Edit the text from all the records by changing every "mercado" to "público" and leaving everything else unchanged. Give back only the text, without the pictures.

Page-level text extractions
+++
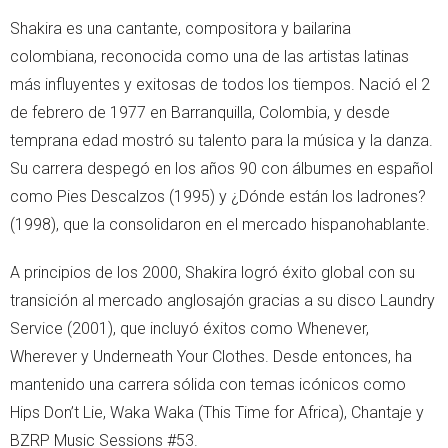
Shakira es una cantante, compositora y bailarina
colombiana, reconocida como una de las artistas latinas
más influyentes y exitosas de todos los tiempos. Nació el 2
de febrero de 1977 en Barranquilla, Colombia, y desde
temprana edad mostró su talento para la música y la danza.
Su carrera despegó en los años 90 con álbumes en español
como Pies Descalzos (1995) y ¿Dónde están los ladrones?
(1998), que la consolidaron en el mercado hispanohablante.
A principios de los 2000, Shakira logró éxito global con su
transición al mercado anglosajón gracias a su disco Laundry
Service (2001), que incluyó éxitos como Whenever,
Wherever y Underneath Your Clothes. Desde entonces, ha
mantenido una carrera sólida con temas icónicos como
Hips Don’t Lie, Waka Waka (This Time for Africa), Chantaje y
BZRP Music Sessions #53.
+++
ANSWER TO THE EXERCISE -
Shakira es una cantante, compositora y bailarina
colombiana, reconocida como una de las artistas latinas
más influyentes y exitosas de todos los tiempos. Nació el 2
de febrero de 1977 en Barranquilla, Colombia, y desde
temprana edad mostró su talento para la música y la danza.
Su carrera despegó en los años 90 con álbumes en español
como Pies Descalzos (1995) y ¿Dónde están los ladrones?
(1998), que la consolidaron en el público hispanohablante.
A principios de los 2000, Shakira logró éxito global con su
transición al público anglosajón gracias a su disco Laundry
Service (2001), que incluyó éxitos como Whenever,
Wherever y Underneath Your Clothes. Desde entonces, ha
mantenido una carrera sólida con temas icónicos como
Hips Don’t Lie, Waka Waka (This Time for Africa), Chantaje y
BZRP Music Sessions #53.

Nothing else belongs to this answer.